The day began early with a policy breakfast chaired by Refugee Council Chief Executive, Donna Covey. The point of a policy breakfast is to get a small number of senior MPs and other stakeholders sat round a table discussing a serious policy issue over bacon rolls, a Danish pastry and a strong coffee to keep them awake!
Policy breakfasts are just one of the Conference traditions – in the morning you have the serious business of Conference, then the lunchtime fringe meetings where topical issues are publicly debated, then the serious business of Conference again (this time with a speech by a senior politician – on Monday it was the Prime Minister), then you have the evening fringe meetings, which morph into receptions hosted by trades unions or corporate sponsors. These tend to wind down at about ten-thirty, and then there are a smattering of parties that don’t even pretend to have a serious policy focus – the New Statesman party is always a popular destination… if you can get in! Towards the end of the night, most people tend to end up in the bar, mingling with MPs, journalists and campaigners.
One of the reasons we do policy breakfasts is that with a day that busy, it is best to get people when they are fresh.

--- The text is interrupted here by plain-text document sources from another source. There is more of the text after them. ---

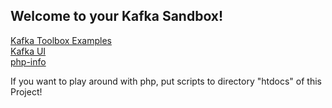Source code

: ## Welcome to your Kafka Sandbox!

[Kafka Toolbox Examples](examples/index.md) \
[Kafka UI](http://localhost:8080) \
[php-info](info.php)

If you want to play around with php, put scripts to directory "htdocs" of this Project!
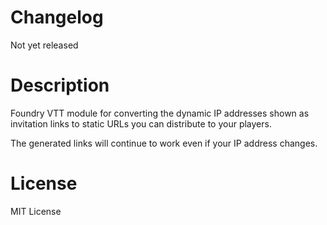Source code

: # Changelog

Not yet released

# Description
Foundry VTT module for converting the dynamic IP addresses shown as invitation links to static URLs you can distribute to your players.

The generated links will continue to work even if your IP address changes.

# License
MIT License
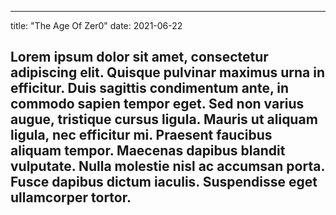 -----------
title: "The Age Of Zer0"
date: 2021-06-22

Lorem ipsum dolor sit amet, consectetur adipiscing elit. Quisque pulvinar maximus urna in efficitur. Duis sagittis condimentum ante, in commodo sapien tempor eget. Sed non varius augue, tristique cursus ligula. Mauris ut aliquam ligula, nec efficitur mi. Praesent faucibus aliquam tempor. Maecenas dapibus blandit vulputate. Nulla molestie nisl ac accumsan porta. Fusce dapibus dictum iaculis. Suspendisse eget ullamcorper tortor.
--------
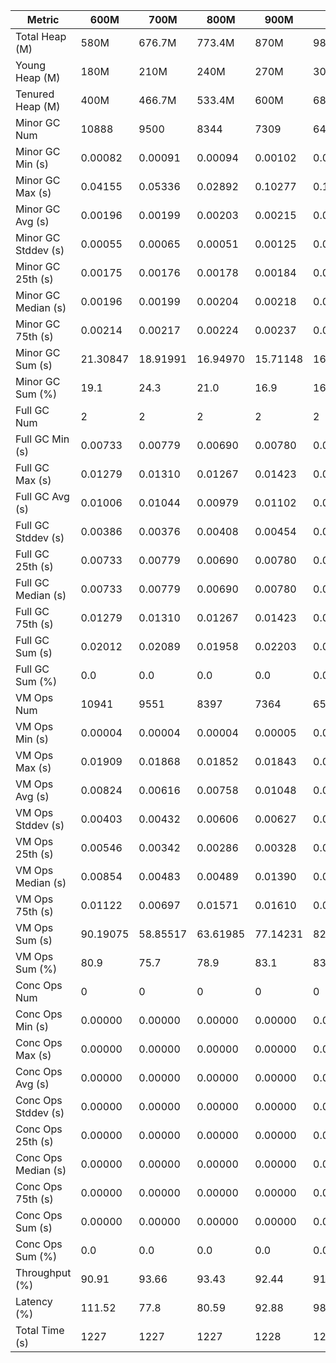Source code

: | Metric | 600M | 700M | 800M | 900M | 1 GB | 2 GB | 4 GB | 8 GB |
|------|----|----|----|----|----|----|----|----|
| Total Heap (M) | 580M | 676.7M | 773.4M | 870M | 989.9M | 1998.1M | 4046.1M | 8142.1M |
| Young Heap (M) | 180M | 210M | 240M | 270M | 307.2M | 449.3M | 449.3M | 449.3M |
| Tenured Heap (M) | 400M | 466.7M | 533.4M | 600M | 682.7M | 1548.8M | 3596.8M | 7692.8M |
| Minor GC Num | 10888 | 9500 | 8344 | 7309 | 6489 | 4566 | 4575 | 4329 |
| Minor GC Min (s) | 0.00082 | 0.00091 | 0.00094 | 0.00102 | 0.00108 | 0.00161 | 0.00270 | 0.00527 |
| Minor GC Max (s) | 0.04155 | 0.05336 | 0.02892 | 0.10277 | 0.10150 | 0.10557 | 0.10607 | 0.10295 |
| Minor GC Avg (s) | 0.00196 | 0.00199 | 0.00203 | 0.00215 | 0.00248 | 0.00295 | 0.00428 | 0.01503 |
| Minor GC Stddev (s) | 0.00055 | 0.00065 | 0.00051 | 0.00125 | 0.00131 | 0.00160 | 0.00181 | 0.00368 |
| Minor GC 25th (s) | 0.00175 | 0.00176 | 0.00178 | 0.00184 | 0.00225 | 0.00261 | 0.00362 | 0.01525 |
| Minor GC Median (s) | 0.00196 | 0.00199 | 0.00204 | 0.00218 | 0.00250 | 0.00289 | 0.00388 | 0.01578 |
| Minor GC 75th (s) | 0.00214 | 0.00217 | 0.00224 | 0.00237 | 0.00271 | 0.00320 | 0.00432 | 0.01625 |
| Minor GC Sum (s) | 21.30847 | 18.91991 | 16.94970 | 15.71148 | 16.11710 | 13.44950 | 19.57279 | 65.05139 |
| Minor GC Sum (%) | 19.1 | 24.3 | 21.0 | 16.9 | 16.4 | 20.7 | 25.4 | 58.6 |
| Full GC Num | 2 | 2 | 2 | 2 | 2 | 2 | 2 | 2 |
| Full GC Min (s) | 0.00733 | 0.00779 | 0.00690 | 0.00780 | 0.00782 | 0.00843 | 0.01130 | 0.01232 |
| Full GC Max (s) | 0.01279 | 0.01310 | 0.01267 | 0.01423 | 0.01388 | 0.01711 | 0.02574 | 0.04111 |
| Full GC Avg (s) | 0.01006 | 0.01044 | 0.00979 | 0.01102 | 0.01085 | 0.01277 | 0.01852 | 0.02672 |
| Full GC Stddev (s) | 0.00386 | 0.00376 | 0.00408 | 0.00454 | 0.00429 | 0.00613 | 0.01021 | 0.02035 |
| Full GC 25th (s) | 0.00733 | 0.00779 | 0.00690 | 0.00780 | 0.00782 | 0.00843 | 0.01130 | 0.01232 |
| Full GC Median (s) | 0.00733 | 0.00779 | 0.00690 | 0.00780 | 0.00782 | 0.00843 | 0.01130 | 0.01232 |
| Full GC 75th (s) | 0.01279 | 0.01310 | 0.01267 | 0.01423 | 0.01388 | 0.01711 | 0.02574 | 0.04111 |
| Full GC Sum (s) | 0.02012 | 0.02089 | 0.01958 | 0.02203 | 0.02170 | 0.02554 | 0.03705 | 0.05343 |
| Full GC Sum (%) | 0.0 | 0.0 | 0.0 | 0.0 | 0.0 | 0.0 | 0.0 | 0.0 |
| VM Ops Num | 10941 | 9551 | 8397 | 7364 | 6546 | 4621 | 4626 | 4385 |
| VM Ops Min (s) | 0.00004 | 0.00004 | 0.00004 | 0.00005 | 0.00003 | 0.00003 | 0.00005 | 0.00003 |
| VM Ops Max (s) | 0.01909 | 0.01868 | 0.01852 | 0.01843 | 0.01841 | 0.01782 | 0.01839 | 0.01828 |
| VM Ops Avg (s) | 0.00824 | 0.00616 | 0.00758 | 0.01048 | 0.01259 | 0.01112 | 0.01242 | 0.01048 |
| VM Ops Stddev (s) | 0.00403 | 0.00432 | 0.00606 | 0.00627 | 0.00403 | 0.00326 | 0.00414 | 0.00473 |
| VM Ops 25th (s) | 0.00546 | 0.00342 | 0.00286 | 0.00328 | 0.01175 | 0.01025 | 0.01189 | 0.00723 |
| VM Ops Median (s) | 0.00854 | 0.00483 | 0.00489 | 0.01390 | 0.01350 | 0.01169 | 0.01355 | 0.01184 |
| VM Ops 75th (s) | 0.01122 | 0.00697 | 0.01571 | 0.01610 | 0.01516 | 0.01300 | 0.01488 | 0.01388 |
| VM Ops Sum (s) | 90.19075 | 58.85517 | 63.61985 | 77.14231 | 82.38941 | 51.39722 | 57.47710 | 45.97490 |
| VM Ops Sum (%) | 80.9 | 75.7 | 78.9 | 83.1 | 83.6 | 79.2 | 74.6 | 41.4 |
| Conc Ops Num | 0 | 0 | 0 | 0 | 0 | 0 | 0 | 0 |
| Conc Ops Min (s) | 0.00000 | 0.00000 | 0.00000 | 0.00000 | 0.00000 | 0.00000 | 0.00000 | 0.00000 |
| Conc Ops Max (s) | 0.00000 | 0.00000 | 0.00000 | 0.00000 | 0.00000 | 0.00000 | 0.00000 | 0.00000 |
| Conc Ops Avg (s) | 0.00000 | 0.00000 | 0.00000 | 0.00000 | 0.00000 | 0.00000 | 0.00000 | 0.00000 |
| Conc Ops Stddev (s) | 0.00000 | 0.00000 | 0.00000 | 0.00000 | 0.00000 | 0.00000 | 0.00000 | 0.00000 |
| Conc Ops 25th (s) | 0.00000 | 0.00000 | 0.00000 | 0.00000 | 0.00000 | 0.00000 | 0.00000 | 0.00000 |
| Conc Ops Median (s) | 0.00000 | 0.00000 | 0.00000 | 0.00000 | 0.00000 | 0.00000 | 0.00000 | 0.00000 |
| Conc Ops 75th (s) | 0.00000 | 0.00000 | 0.00000 | 0.00000 | 0.00000 | 0.00000 | 0.00000 | 0.00000 |
| Conc Ops Sum (s) | 0.00000 | 0.00000 | 0.00000 | 0.00000 | 0.00000 | 0.00000 | 0.00000 | 0.00000 |
| Conc Ops Sum (%) | 0.0 | 0.0 | 0.0 | 0.0 | 0.0 | 0.0 | 0.0 | 0.0 |
| Throughput (%) | 90.91 | 93.66 | 93.43 | 92.44 | 91.97 | 94.72 | 93.73 | 90.95 |
| Latency (%) | 111.52 | 77.8 | 80.59 | 92.88 | 98.53 | 64.87 | 77.09 | 111.08 |
| Total Time (s) | 1227 | 1227 | 1227 | 1228 | 1227 | 1228 | 1228 | 1227 |
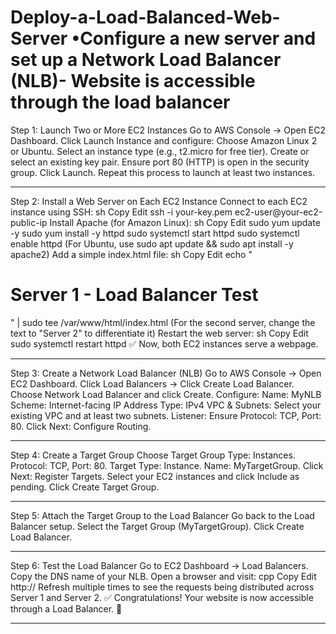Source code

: # Deploy-a-Load-Balanced-Web-Server •Configure a new server and set up a Network Load Balancer (NLB)- Website is accessible through the load balancer
Step 1: Launch Two or More EC2 Instances
Go to AWS Console → Open EC2 Dashboard.
Click Launch Instance and configure:
Choose Amazon Linux 2 or Ubuntu.
Select an instance type (e.g., t2.micro for free tier).
Create or select an existing key pair.
Ensure port 80 (HTTP) is open in the security group.
Click Launch.
Repeat this process to launch at least two instances.
________________________________________________________________________________________________________________________________________________________________
Step 2: Install a Web Server on Each EC2 Instance
Connect to each EC2 instance using SSH:
sh
Copy
Edit
ssh -i your-key.pem ec2-user@your-ec2-public-ip
Install Apache (for Amazon Linux):
sh
Copy
Edit
sudo yum update -y
sudo yum install -y httpd
sudo systemctl start httpd
sudo systemctl enable httpd
(For Ubuntu, use sudo apt update && sudo apt install -y apache2)
Add a simple index.html file:
sh
Copy
Edit
echo "<h1>Server 1 - Load Balancer Test</h1>" | sudo tee /var/www/html/index.html
(For the second server, change the text to "Server 2" to differentiate it)
Restart the web server:
sh
Copy
Edit
sudo systemctl restart httpd
✅ Now, both EC2 instances serve a webpage.
________________________________________________________________________________________________________________________________________________________________
Step 3: Create a Network Load Balancer (NLB)
Go to AWS Console → Open EC2 Dashboard.
Click Load Balancers → Click Create Load Balancer.
Choose Network Load Balancer and click Create.
Configure:
Name: MyNLB
Scheme: Internet-facing
IP Address Type: IPv4
VPC & Subnets: Select your existing VPC and at least two subnets.
Listener: Ensure Protocol: TCP, Port: 80.
Click Next: Configure Routing.
________________________________________________________________________________________________________________________________________________________________
Step 4: Create a Target Group
Choose Target Group Type: Instances.
Protocol: TCP, Port: 80.
Target Type: Instance.
Name: MyTargetGroup.
Click Next: Register Targets.
Select your EC2 instances and click Include as pending.
Click Create Target Group.
________________________________________________________________________________________________________________________________________________________________
Step 5: Attach the Target Group to the Load Balancer
Go back to the Load Balancer setup.
Select the Target Group (MyTargetGroup).
Click Create Load Balancer.
________________________________________________________________________________________________________________________________________________________________
Step 6: Test the Load Balancer
Go to EC2 Dashboard → Load Balancers.
Copy the DNS name of your NLB.
Open a browser and visit:
cpp
Copy
Edit
http://<NLB-DNS-Name>
Refresh multiple times to see the requests being distributed across Server 1 and Server 2.
✅ Congratulations! Your website is now accessible through a Load Balancer. 🚀
________________________________________________________________________________________________________________________________________________________________

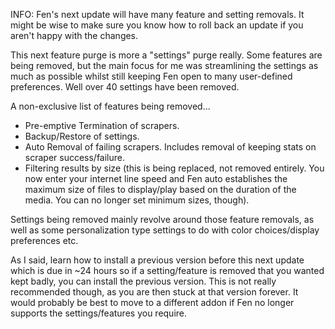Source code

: 
INFO:
Fen's next update will have many feature and setting removals. It might be wise to make sure you know how to roll back an update if you aren't happy with the changes.

This next feature purge is more a "settings" purge really. Some features are being removed, but the main focus for me was streamlining the settings as much as possible whilst still keeping Fen open to many user-defined preferences. Well over 40 settings have been removed.

A non-exclusive list of features being removed...
* Pre-emptive Termination of scrapers.
* Backup/Restore of settings.
* Auto Removal of failing scrapers. Includes removal of keeping stats on scraper success/failure.
* Filtering results by size (this is being replaced, not removed entirely. You now enter your internet line speed and Fen auto establishes the maximum size of files to display/play based on the duration of the media. You can no longer set minimum sizes, though).

Settings being removed mainly revolve around those feature removals, as well as some personalization type settings to do with color choices/display preferences etc.

As I said, learn how to install a previous version before this next update which is due in ~24 hours so if a setting/feature is removed that you wanted kept badly, you can install the previous version. This is not really recommended though, as you are then stuck at that version forever. It would probably be best to move to a different addon if Fen no longer supports the settings/features you require.
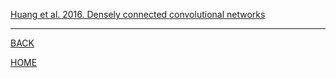 [Huang et al. 2016. Densely connected convolutional networks](huang_et_al_2016/summary.md)

---
[BACK](../index.md)

[HOME]( ../../index.md)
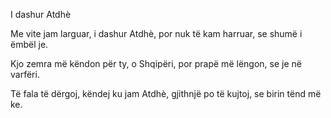 I dashur Atdhè

Me vite jam larguar,
i dashur Atdhè,
por nuk të kam harruar,
se shumë i ëmbël je.

Kjo zemra më këndon
për ty, o Shqipëri,
por prapë më lëngon,
se je në varfëri.

Të fala të dërgoj,
këndej ku jam Atdhè,
gjithnjë po të kujtoj,
se birin tënd më ke.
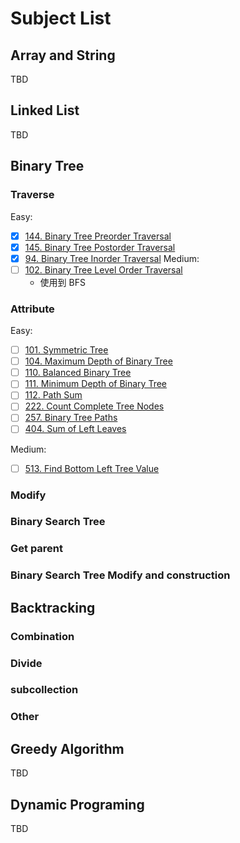 # Subject List
## Array and String
TBD

## Linked List
TBD

## Binary Tree
### Traverse
Easy:
- [x] [144. Binary Tree Preorder Traversal](https://leetcode.com/problems/binary-tree-preorder-traversal/)
- [x] [145. Binary Tree Postorder Traversal](https://leetcode.com/problems/binary-tree-postorder-traversal/)
- [x] [94. Binary Tree Inorder Traversal](https://leetcode.com/problems/binary-tree-inorder-traversal/)
Medium:
- [ ] [102. Binary Tree Level Order Traversal](https://leetcode.com/problems/binary-tree-level-order-traversal/description/)
    - 使用到 BFS
### Attribute
Easy:
- [ ] [101. Symmetric Tree](https://leetcode.com/problems/symmetric-tree/)
- [ ] [104. Maximum Depth of Binary Tree](https://leetcode.com/problems/maximum-depth-of-binary-tree/)
- [ ] [110. Balanced Binary Tree](https://leetcode.com/problems/balanced-binary-tree/)
- [ ] [111. Minimum Depth of Binary Tree](https://leetcode.com/problems/minimum-depth-of-binary-tree/)
- [ ] [112. Path Sum](https://leetcode.com/problems/path-sum/)
- [ ] [222. Count Complete Tree Nodes](https://leetcode.com/problems/count-complete-tree-nodes/)
- [ ] [257. Binary Tree Paths](https://leetcode.com/problems/binary-tree-paths/)
- [ ] [404. Sum of Left Leaves](https://leetcode.com/problems/sum-of-left-leaves/)

Medium:
- [ ] [513. Find Bottom Left Tree Value](https://leetcode.com/problems/find-bottom-left-tree-value/)

### Modify
### Binary Search Tree
### Get parent
### Binary Search Tree Modify and construction

## Backtracking
### Combination
### Divide
### subcollection
### Other

## Greedy Algorithm
TBD

## Dynamic Programing
TBD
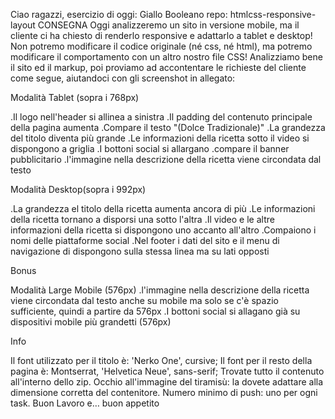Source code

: Ciao ragazzi, esercizio di oggi: Giallo Booleano
repo: htmlcss-responsive-layout
CONSEGNA
Oggi analizzeremo un sito in versione mobile, ma il cliente ci ha chiesto di renderlo responsive e adattarlo a tablet e desktop! Non potremo modificare il codice originale (né css, né html), ma potremo modificare il comportamento con un altro nostro file CSS!
Analizziamo bene il sito ed il markup, poi proviamo ad accontentare le richieste del cliente come segue, aiutandoci con gli screenshot in allegato:

Modalità Tablet (sopra i 768px)

.Il logo nell'header si allinea a sinistra
.Il padding del contenuto principale della pagina aumenta
.Compare il testo "(Dolce Tradizionale)"
.La grandezza del titolo diventa più grande
.Le informazioni della ricetta sotto il video si dispongono a griglia
.I bottoni social si allargano
.compare il banner pubblicitario
.l'immagine nella descrizione della ricetta viene circondata dal testo

Modalità Desktop(sopra i 992px)

.La grandezza el titolo della ricetta aumenta ancora di più
.Le informazioni della ricetta tornano a disporsi una sotto l'altra
.Il video e le altre informazioni della ricetta si dispongono uno accanto all'altro
.Compaiono i nomi delle piattaforme social
.Nel footer i dati del sito e il menu di navigazione di dispongono sulla stessa linea ma su lati opposti

Bonus

Modalità Large Mobile (576px)
.l'immagine nella descrizione della ricetta viene circondata dal testo anche su mobile ma solo se c'è spazio sufficiente, quindi a partire da 576px
.I bottoni social si allagano già su dispositivi mobile più grandetti (576px)

Info

Il font utilizzato per il titolo è: 'Nerko One', cursive;
Il font per il resto della pagina è: Montserrat, 'Helvetica Neue', sans-serif;
Trovate tutto il contenuto all'interno dello zip.
Occhio all'immagine del tiramisù: la dovete adattare alla dimensione corretta del contenitore.
Numero minimo di push: uno per ogni task.
Buon Lavoro e… buon appetito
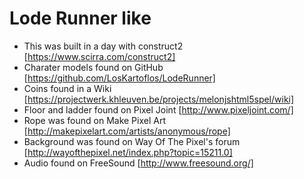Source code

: # Lode Runner like

- This was built in a day with construct2 [https://www.scirra.com/construct2]
- Charater models found on GitHub [https://github.com/LosKartoflos/LodeRunner]
- Coins found in a Wiki [https://projectwerk.khleuven.be/projects/melonjshtml5spel/wiki]
- Floor and ladder found on Pixel Joint [http://www.pixeljoint.com/]
- Rope was found on Make Pixel Art [http://makepixelart.com/artists/anonymous/rope]
- Background was found on Way Of The Pixel's forum [http://wayofthepixel.net/index.php?topic=15211.0]
- Audio found on FreeSound [http://www.freesound.org/]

As one member of the who attended told us, “Policy breakfasts are great because you get them out of the way without it mucking up the rest of the day – I have had to turn down so many dinner invitations because you get stuck at dinners for hours and it really mucks up your evening!”
The policy breakfast was a big success – we posed the question: “Wasted potential: how can we increase the economic contribution of refugees and asylum seekers?”. Our policy breakfasters came up with some interesting ideas ranging from the entitlement to work to making sure refugees are supported to access employment appropriate to their skills.